NHS continuing healthcare
If you or your relative needs a full-time carer for health reasons you/they may be entitled to
NHS continuing healthcare, which includes full financing for any services that take place outside the hospital, covering personal care, nursing care and any costs related to household adjustments due to your health condition. This type of funding is only awarded after a full assessment with a multidisciplinary team of healthcare professionals. If it is given your family work collaboratively with a professional to create a bespoke care and support package.
In some cases, the NHS may decide to work with the related local council to cover the costs of care. This is known as a ‘joint package’
Benefits for care recipients
There are two types of benefits available to help cover the costs of care. Personal Independence Payment (PIP) and Attendance allowance.
PIP goes towards the costs of long-term health conditions and disability for those under 65. It isn’t means tested and is organised by the
Department for Work and Pensions (DWP).
The rates given are as follows and it requires filling out a form and attending a routine medical assessment during which, if eligible to receive PIP, it is decided which component you fall into. Head
here for more information and to apply.
Attendance allowance helps cover the costs of care for those aged 65 and over. It isn’t means tested and is designed for those who need help with everyday activities, getting around and medical care.

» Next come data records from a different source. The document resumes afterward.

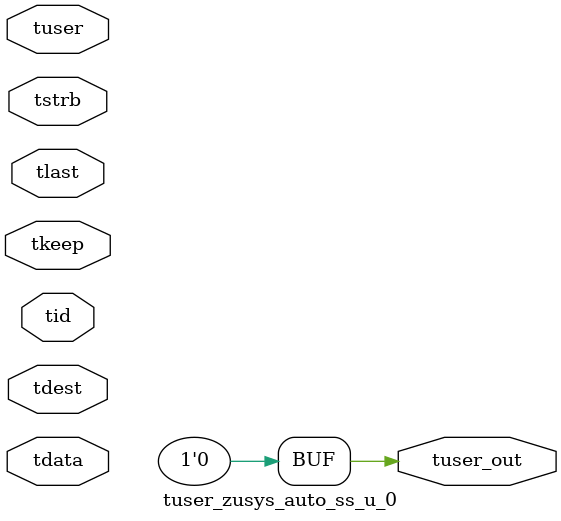
<source format=v>


`timescale 1ps/1ps

module tuser_zusys_auto_ss_u_0 #
(
parameter C_S_AXIS_TUSER_WIDTH = 1,
parameter C_S_AXIS_TDATA_WIDTH = 32,
parameter C_S_AXIS_TID_WIDTH   = 0,
parameter C_S_AXIS_TDEST_WIDTH = 0,
parameter C_M_AXIS_TUSER_WIDTH = 1
)
(
input  [(C_S_AXIS_TUSER_WIDTH == 0 ? 1 : C_S_AXIS_TUSER_WIDTH)-1:0     ] tuser,
input  [(C_S_AXIS_TDATA_WIDTH == 0 ? 1 : C_S_AXIS_TDATA_WIDTH)-1:0     ] tdata,
input  [(C_S_AXIS_TID_WIDTH   == 0 ? 1 : C_S_AXIS_TID_WIDTH)-1:0       ] tid,
input  [(C_S_AXIS_TDEST_WIDTH == 0 ? 1 : C_S_AXIS_TDEST_WIDTH)-1:0     ] tdest,
input  [(C_S_AXIS_TDATA_WIDTH/8)-1:0 ] tkeep,
input  [(C_S_AXIS_TDATA_WIDTH/8)-1:0 ] tstrb,
input                                                                    tlast,
output [C_M_AXIS_TUSER_WIDTH-1:0] tuser_out
);

assign tuser_out = {4'b0000};

endmodule


</source>
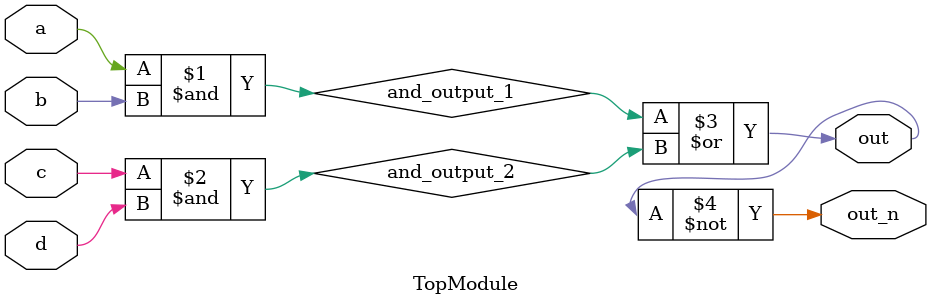
<source format=sv>

module TopModule(
    input a,
    input b,
    input c,
    input d,
    output out,
    output out_n
);

wire and_output_1;
wire and_output_2;

assign and_output_1 = a & b;
assign and_output_2 = c & d;

assign out = and_output_1 | and_output_2;
assign out_n = ~out;

endmodule
</source>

To apply you need to fill in a claim form.
Benefits for carers
If you look after someone for 35 hours or more a week, you may be entitled to carer’s allowance.
Depending on your financial situation you could receive up to £62.70 a week. You can find out if you are eligible
here.
If you look after someone for at least 20 hours a week, you may instead be entitled to National Insurance credits. More information can be found
here.
This online
benefits calculator will show if you are entitled to other means-tested benefits, including Income support, Income-related employment and support allowance, Jobseeker’s allowance, Pension credit, or Universal credit.